One thing that is remarkable however is that people are less temperate, more partisan, and more brittle in their dealings on social media, than they were even five years ago. Political parties are the architects that establish platforms of belief that people cleave to as they negotiate the high seas of commentary, as issues are debated furiously as soon as they are announced in the media. Whereas politicians used to have days or weeks of free air to refine a policy once it was announced publicly, now there is practically zero time free before the idea that has been released has been dissected, discussed, and given over to damnation or to celebration by the thousands and millions of active participants online.

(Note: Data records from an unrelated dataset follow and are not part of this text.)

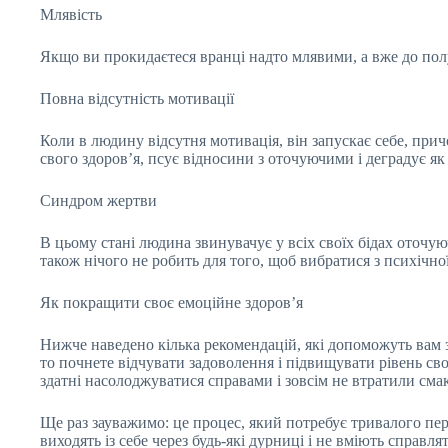
Млявість
Якщо ви прокидаєтеся вранці надто млявими, а вже до полу
Повна відсутність мотивації
Коли в людину відсутня мотивація, він запускає себе, прич
свого здоров’я, псує відносини з оточуючими і деградує як
Синдром жертви
В цьому стані людина звинувачує у всіх своїх бідах оточую
також нічого не робить для того, щоб вибратися з психічної
Як покращити своє емоційне здоров’я
Нижче наведено кілька рекомендацій, які допоможуть вам з
то почнете відчувати задоволення і підвищувати рівень сво
здатні насолоджуватися справами і зовсім не втратили сма
Ще раз зауважимо: це процес, який потребує тривалого пері
виходять із себе через будь-які дурниці і не вміють справ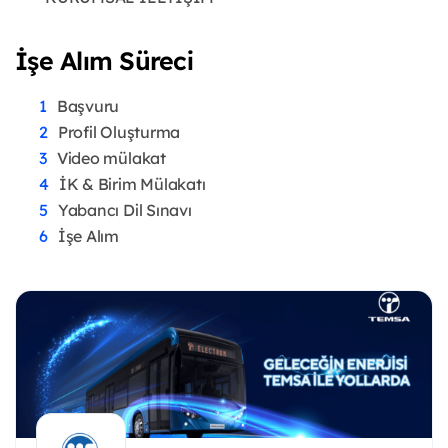
İşe Alım Süreci
Başvuru
Profil Oluşturma
Video mülakat
İK & Birim Mülakatı
Yabancı Dil Sınavı
İşe Alım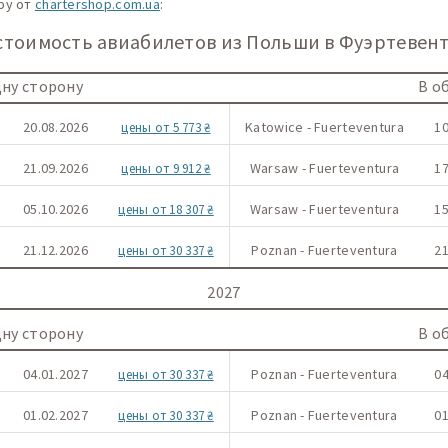
ру от
chartershop.com.ua
:
тоимость авиабилетов из Польши в Фуэртевенту
дну сторону
В о
20.08.2026
Katowice - Fuerteventura
10
цены от 5 773 ₴
21.09.2026
Warsaw - Fuerteventura
17
цены от 9 912 ₴
05.10.2026
Warsaw - Fuerteventura
15
цены от 18 307 ₴
21.12.2026
Poznan - Fuerteventura
21
цены от 30 337 ₴
2027
дну сторону
В о
04.01.2027
Poznan - Fuerteventura
04
цены от 30 337 ₴
01.02.2027
Poznan - Fuerteventura
01
цены от 30 337 ₴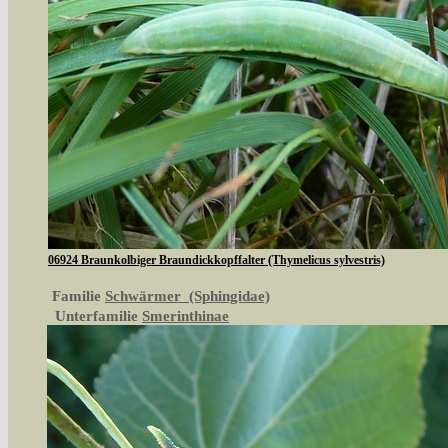
06924 Braunkolbiger Braundickkopffalter (Thymelicus sylvestris)
Familie
Schwärmer (Sphingidae)
Unterfamilie
Smerinthinae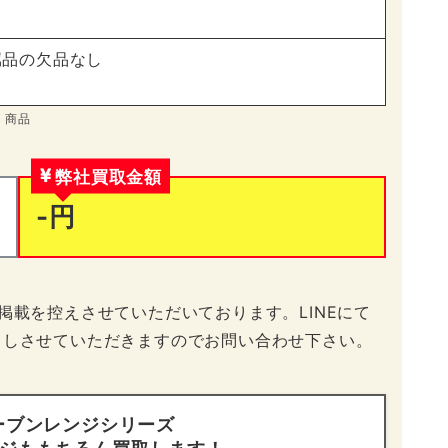
属品の欠品なし
商品
弊社買取金額
-円
掲載を控えさせていただいております。LINEにて
出しさせていただきますのでお問い合わせ下さい。
 オーブンレンジシリーズ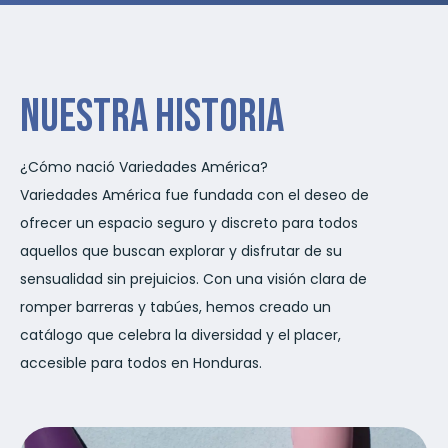
Nuestra Historia
¿Cómo nació Variedades América?
Variedades América fue fundada con el deseo de
ofrecer un espacio seguro y discreto para todos
aquellos que buscan explorar y disfrutar de su
sensualidad sin prejuicios. Con una visión clara de
romper barreras y tabúes, hemos creado un
catálogo que celebra la diversidad y el placer,
accesible para todos en Honduras.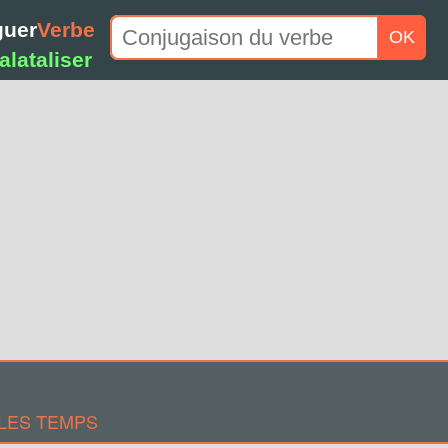
guer
Verbe
OK
alataliser
LES TEMPS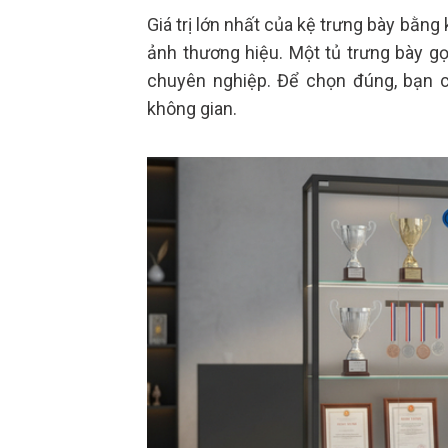
Giá trị lớn nhất của kệ trưng bày bằn
ảnh thương hiệu. Một tủ trưng bày g
chuyên nghiệp. Để chọn đúng, bạn 
không gian.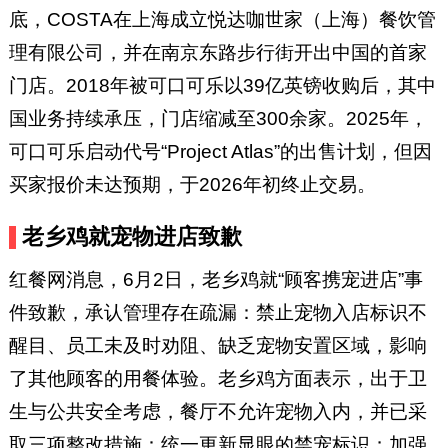
底，COSTA在上海成立悦达咖世家（上海）餐饮管
理有限公司，并在南京东路步行街开出中国的首家
门店。2018年被可口可乐以39亿英镑收购后，其中
国业务持续承压，门店缩减至300余家。2025年，
可口可乐启动代号“Project Atlas”的出售计划，但因
买家报价未达预期，于2026年初终止交易。
老乡鸡就宠物进店致歉
红餐网消息，6月2日，老乡鸡就“顾客携宠进店”事
件致歉，承认管理存在疏漏：禁止宠物入店标识不
醒目、员工未及时劝阻、缺乏宠物安置区域，影响
了其他顾客的用餐体验。老乡鸡方面表示，出于卫
生与公共安全考虑，餐厅不允许宠物入内，并已采
取三项整改措施：统一更新显眼的禁宠标识；加强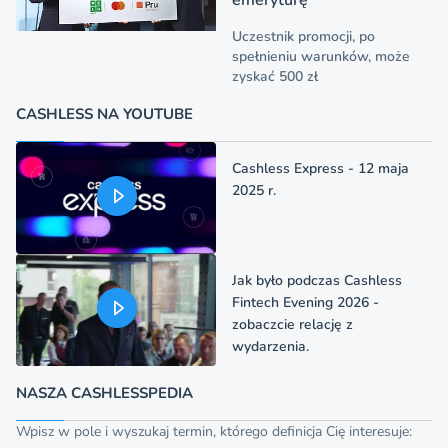
Uczestnik promocji, po
spełnieniu warunków, może
zyskać 500 zł
CASHLESS NA YOUTUBE
Cashless Express - 12 maja
2025 r.
Jak było podczas Cashless
Fintech Evening 2026 -
zobaczcie relację z
wydarzenia.
NASZA CASHLESSPEDIA
Wpisz w pole i wyszukaj termin, którego definicja Cię interesuje: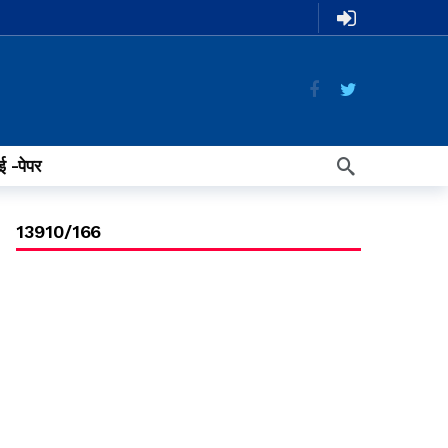
ई -पेपर
13910/166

The role of the media has also changed. As news organisations participate in the relentless news cycle, they are awarded points, even to the level of individual journalists, who accrue thousands of followers in their journeys online, for objectivity and thoroughness or they are given discounts for perceived bias. It doesn’t seem to matter which outlet you work for – right wing for the Murdoch press, left wing for outlets like the Guardian – there will be people out there who will excoriate you for your perceived failings and others who reward you with public praise for getting the story right. People such as the managing director of the ABC get a lot of play in this environment. Rupert Murdoch’s name has been used to launch dozens of distinct anonymous Twitter handles critical of the opinions of his editors and reporters. And journalists retain their Twitter handles as they move from organisation to organisation, so they accrue benefit from their work and reap the rewards well into the future.

Journalists are as likely to block people who are intemperate as are other participants in the public sphere. Some commentators might gain a reputation for blocking anyone whose views differ from their own, or else they might be more benign and relaxed about the slings and arrows of casual interaction. Some of the language can become quite heated on Twitter as people debate the intricacies of one policy point or another, and people tend to treat enemies as deserving criticism if they see someone, whoever they are, disagreeing with them. It is remarkable how easily we have internalised the habits of politicians as we debate policy in public and as we each try to sway broader public opinion.